Prime Minister Julia Gillard on Friday ratcheted up pressure by contacting Mr O'Neill directly, but he yesterday said the timing of polls was PNG's own business.
Canberra has repeatedly called on PNG to adhere to the June deadline for elections as set out by its constitution.
Ms Gillard's office issued a statement saying the pair "discussed the importance of holding national elections on time" and Ms Gillard had "welcomed Prime Minister O'Neill's statements that he supports the election proceeding on time."
But Mr O'Neill shrugged off the pressure yesterday.
"We appreciate the support of the Australian government, but it is for us to determine where we go with the elections in the coming months," Mr O'Neill told the ABC.
Australia is impoverished PNG's major aid donor and has pledged significant assistance to help the polls proceed, including electoral personnel and aerial capability to help transport ballots across the remote and rugged nation.
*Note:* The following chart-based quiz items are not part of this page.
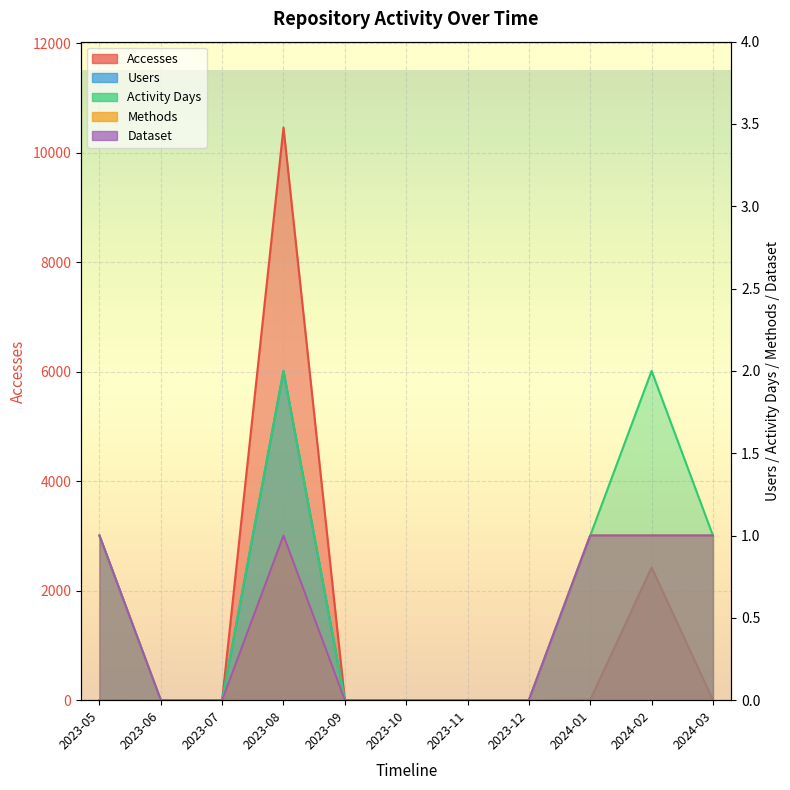

True or false: Users and Activity Days cross at least once.

False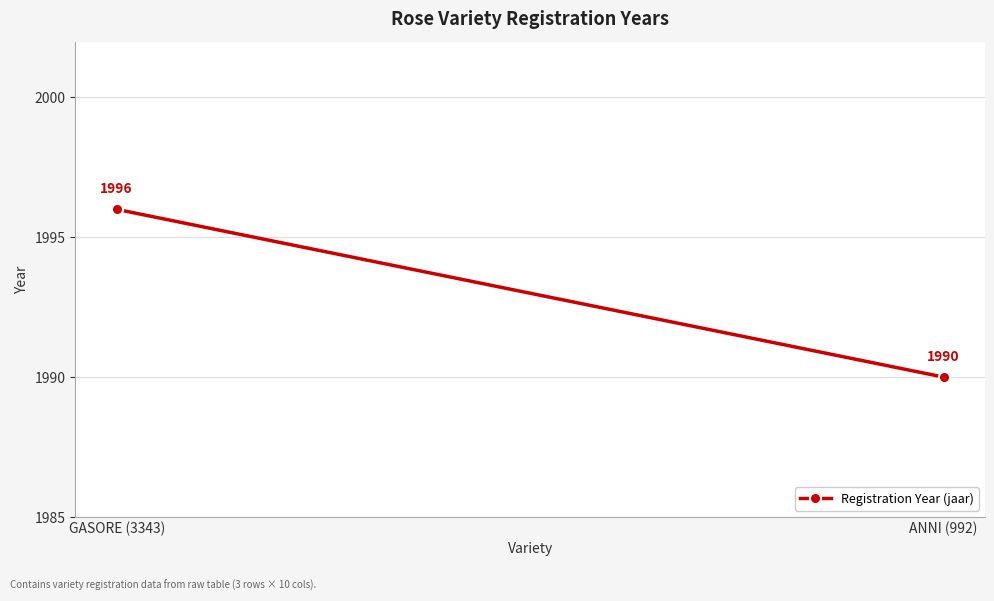

What is the sum of all values?

3986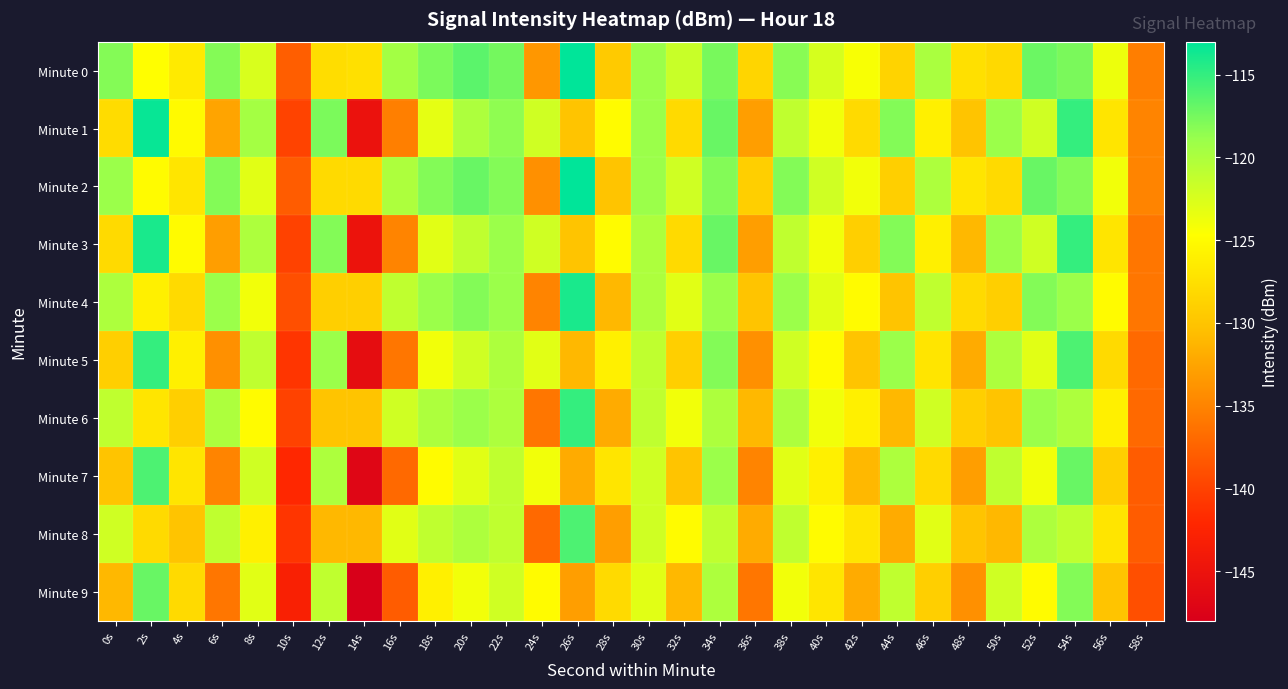

Which has a higher value, 54s or 44s?

54s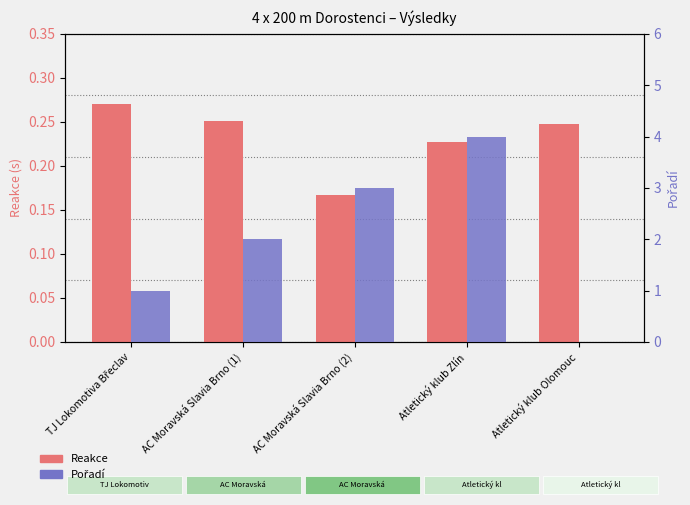

List the series in order of their overall mean, lowest first.

Reakce, Pořadí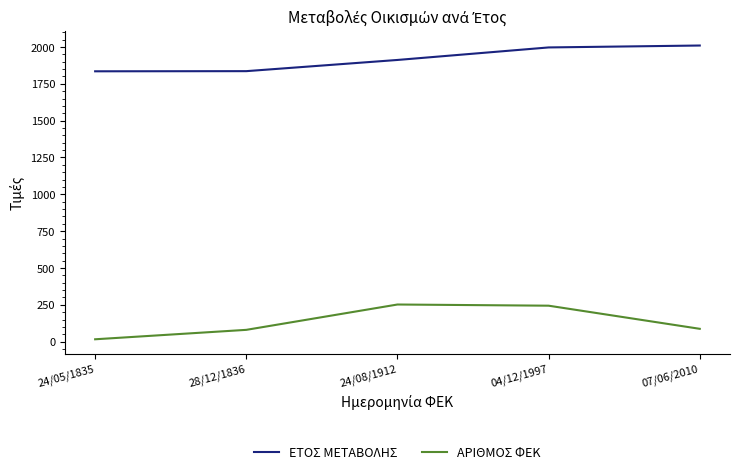

What is the lowest value of the ΕΤΟΣ ΜΕΤΑΒΟΛΗΣ series?

1835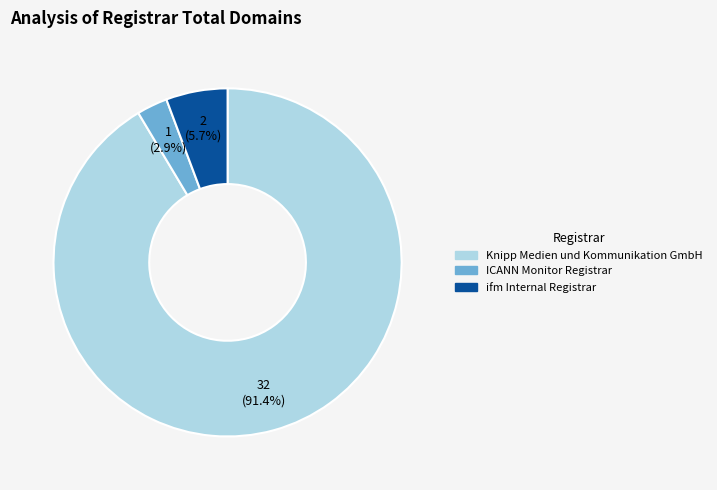

To the nearest percent, what portion does ICANN Monitor Registrar represent?

3%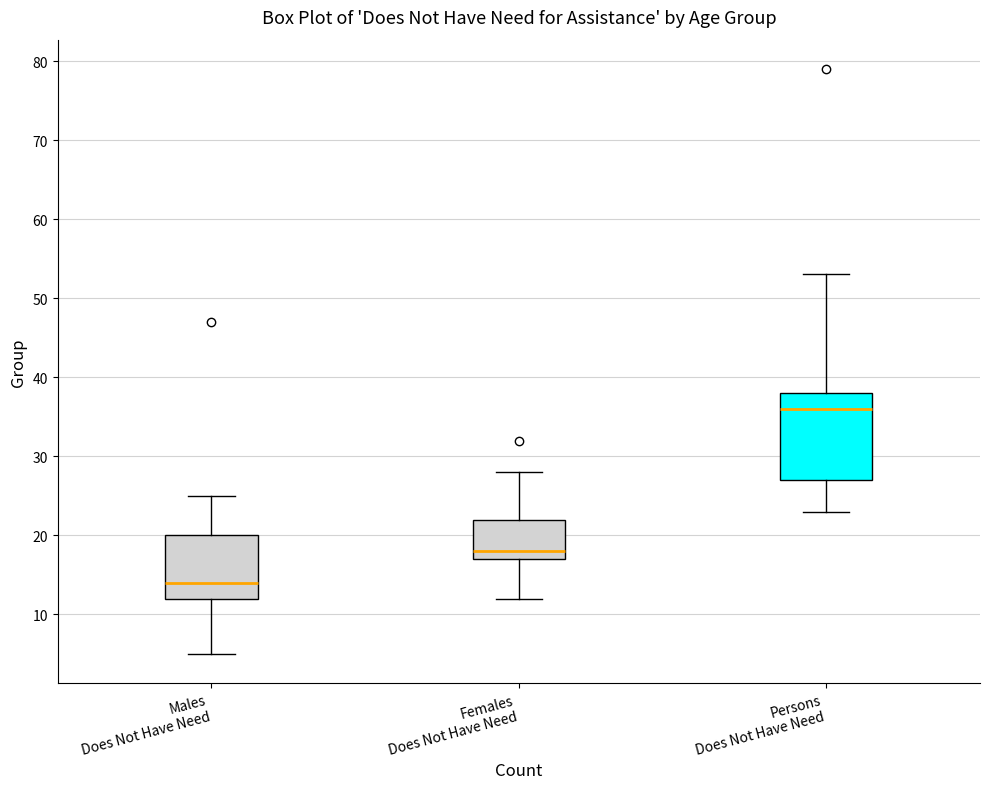

Comparing the boxes themselves (not the whiskers), which one is the tallest?

Persons Does Not Have Need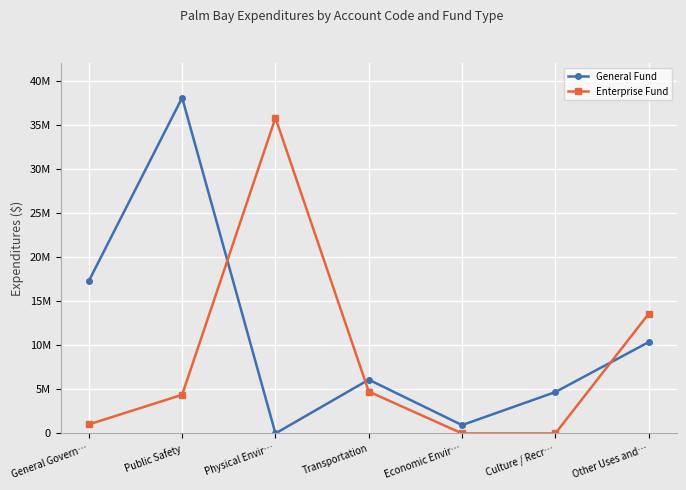

What is the sum of all General Fund values?

77433296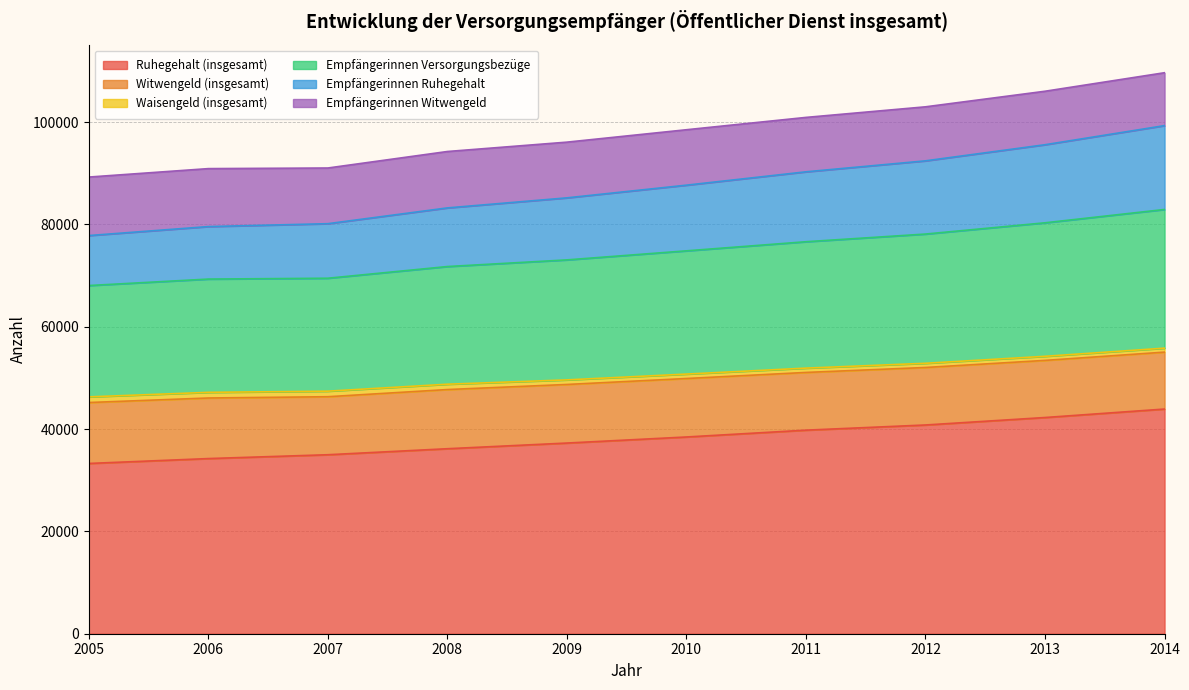

List the labels in order of Empfängerinnen Versorgungsbezüge value, smallest first.

2005, 2006, 2007, 2008, 2009, 2010, 2011, 2012, 2013, 2014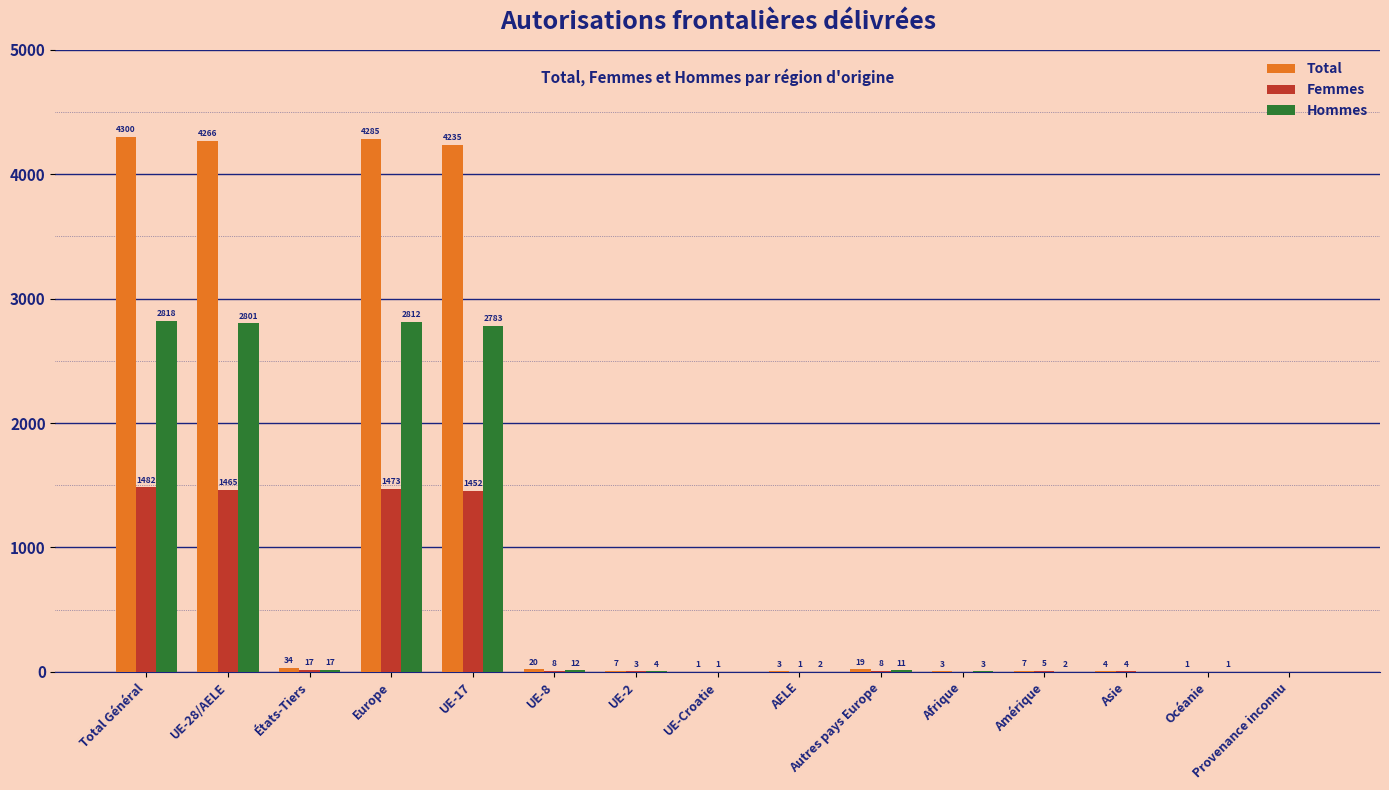

Reading right to left, list all the values displayed in this chart.

Total: Provenance inconnu=0	Océanie=1	Asie=4	Amérique=7	Afrique=3	Autres pays Europe=19	AELE=3	UE-Croatie=1	UE-2=7	UE-8=20	UE-17=4235	Europe=4285	États-Tiers=34	UE-28/AELE=4266	Total Général=4300
Femmes: Provenance inconnu=0	Océanie=0	Asie=4	Amérique=5	Afrique=0	Autres pays Europe=8	AELE=1	UE-Croatie=1	UE-2=3	UE-8=8	UE-17=1452	Europe=1473	États-Tiers=17	UE-28/AELE=1465	Total Général=1482
Hommes: Provenance inconnu=0	Océanie=1	Asie=0	Amérique=2	Afrique=3	Autres pays Europe=11	AELE=2	UE-Croatie=0	UE-2=4	UE-8=12	UE-17=2783	Europe=2812	États-Tiers=17	UE-28/AELE=2801	Total Général=2818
The election's timing was thrown into doubt earlier this month when PNG's parliament voted for a six month delay - a decision Mr O'Neill initially supported but later distanced himself from.
There was fresh speculation the June deadline was in doubt on Friday due to an investigation into the electoral commissioner, who is strongly committed to proceeding with the elections on their original date.
Canberra rankled PNG in March by suggesting Australia would "be in the position of having to consider sanctions" if PNG failed to hold elections in June.
In comments he later stepped back from, Foreign Minister Bob Carr said Australia would "have no alternative but to organise the world to condemn and isolate" PNG, leading Port Moresby to caution against threatening its independence.
Politics in PNG have been in turmoil since late 2011, when the Supreme Court ruled Mr O'Neill's rise to power - via a parliamentary vote while then-leader Sir Michael Somare was recovering from illness in Singapore - was illegal.
Mr Somare, who has dominated politics in the country for decades, believes he is still the leader of the nation of 6.6 million people, and fresh elections are viewed as a way of resolving the dispute for good.